* [Supplied records]

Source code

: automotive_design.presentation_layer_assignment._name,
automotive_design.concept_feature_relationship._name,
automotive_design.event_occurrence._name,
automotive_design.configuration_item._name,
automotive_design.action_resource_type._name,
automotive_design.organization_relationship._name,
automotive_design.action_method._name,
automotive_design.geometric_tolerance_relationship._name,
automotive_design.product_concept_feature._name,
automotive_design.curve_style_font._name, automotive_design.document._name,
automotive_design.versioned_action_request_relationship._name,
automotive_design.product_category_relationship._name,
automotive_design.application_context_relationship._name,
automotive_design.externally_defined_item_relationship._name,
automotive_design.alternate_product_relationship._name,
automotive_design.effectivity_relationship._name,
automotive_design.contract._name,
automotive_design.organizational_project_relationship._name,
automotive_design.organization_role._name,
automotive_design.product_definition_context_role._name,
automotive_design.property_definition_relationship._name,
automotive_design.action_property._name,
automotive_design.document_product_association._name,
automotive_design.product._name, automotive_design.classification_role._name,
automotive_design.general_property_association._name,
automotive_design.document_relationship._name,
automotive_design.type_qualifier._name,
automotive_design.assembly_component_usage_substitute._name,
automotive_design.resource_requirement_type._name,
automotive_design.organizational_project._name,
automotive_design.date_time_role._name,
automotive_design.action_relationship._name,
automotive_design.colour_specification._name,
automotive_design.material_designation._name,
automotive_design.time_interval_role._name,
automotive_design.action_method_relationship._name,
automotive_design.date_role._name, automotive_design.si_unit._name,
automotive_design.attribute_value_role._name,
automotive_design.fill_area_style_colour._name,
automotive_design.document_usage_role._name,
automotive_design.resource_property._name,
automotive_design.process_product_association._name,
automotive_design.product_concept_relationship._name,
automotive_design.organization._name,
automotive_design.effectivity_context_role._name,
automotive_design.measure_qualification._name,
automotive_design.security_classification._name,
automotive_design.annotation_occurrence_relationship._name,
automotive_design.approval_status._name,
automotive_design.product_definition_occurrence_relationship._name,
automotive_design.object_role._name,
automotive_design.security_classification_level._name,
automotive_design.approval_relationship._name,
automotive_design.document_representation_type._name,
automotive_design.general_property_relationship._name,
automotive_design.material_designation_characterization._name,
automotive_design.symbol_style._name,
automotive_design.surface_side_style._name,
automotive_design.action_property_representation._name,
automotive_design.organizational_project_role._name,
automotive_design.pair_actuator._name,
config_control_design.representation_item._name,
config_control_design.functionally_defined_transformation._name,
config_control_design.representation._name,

* [Instructions for the task] Each record above needs to be given again exactly as written.

* [Written answer]
Source code

: automotive_design.presentation_layer_assignment._name,
automotive_design.concept_feature_relationship._name,
automotive_design.event_occurrence._name,
automotive_design.configuration_item._name,
automotive_design.action_resource_type._name,
automotive_design.organization_relationship._name,
automotive_design.action_method._name,
automotive_design.geometric_tolerance_relationship._name,
automotive_design.product_concept_feature._name,
automotive_design.curve_style_font._name, automotive_design.document._name,
automotive_design.versioned_action_request_relationship._name,
automotive_design.product_category_relationship._name,
automotive_design.application_context_relationship._name,
automotive_design.externally_defined_item_relationship._name,
automotive_design.alternate_product_relationship._name,
automotive_design.effectivity_relationship._name,
automotive_design.contract._name,
automotive_design.organizational_project_relationship._name,
automotive_design.organization_role._name,
automotive_design.product_definition_context_role._name,
automotive_design.property_definition_relationship._name,
automotive_design.action_property._name,
automotive_design.document_product_association._name,
automotive_design.product._name, automotive_design.classification_role._name,
automotive_design.general_property_association._name,
automotive_design.document_relationship._name,
automotive_design.type_qualifier._name,
automotive_design.assembly_component_usage_substitute._name,
automotive_design.resource_requirement_type._name,
automotive_design.organizational_project._name,
automotive_design.date_time_role._name,
automotive_design.action_relationship._name,
automotive_design.colour_specification._name,
automotive_design.material_designation._name,
automotive_design.time_interval_role._name,
automotive_design.action_method_relationship._name,
automotive_design.date_role._name, automotive_design.si_unit._name,
automotive_design.attribute_value_role._name,
automotive_design.fill_area_style_colour._name,
automotive_design.document_usage_role._name,
automotive_design.resource_property._name,
automotive_design.process_product_association._name,
automotive_design.product_concept_relationship._name,
automotive_design.organization._name,
automotive_design.effectivity_context_role._name,
automotive_design.measure_qualification._name,
automotive_design.security_classification._name,
automotive_design.annotation_occurrence_relationship._name,
automotive_design.approval_status._name,
automotive_design.product_definition_occurrence_relationship._name,
automotive_design.object_role._name,
automotive_design.security_classification_level._name,
automotive_design.approval_relationship._name,
automotive_design.document_representation_type._name,
automotive_design.general_property_relationship._name,
automotive_design.material_designation_characterization._name,
automotive_design.symbol_style._name,
automotive_design.surface_side_style._name,
automotive_design.action_property_representation._name,
automotive_design.organizational_project_role._name,
automotive_design.pair_actuator._name,
config_control_design.representation_item._name,
config_control_design.functionally_defined_transformation._name,
config_control_design.representation._name,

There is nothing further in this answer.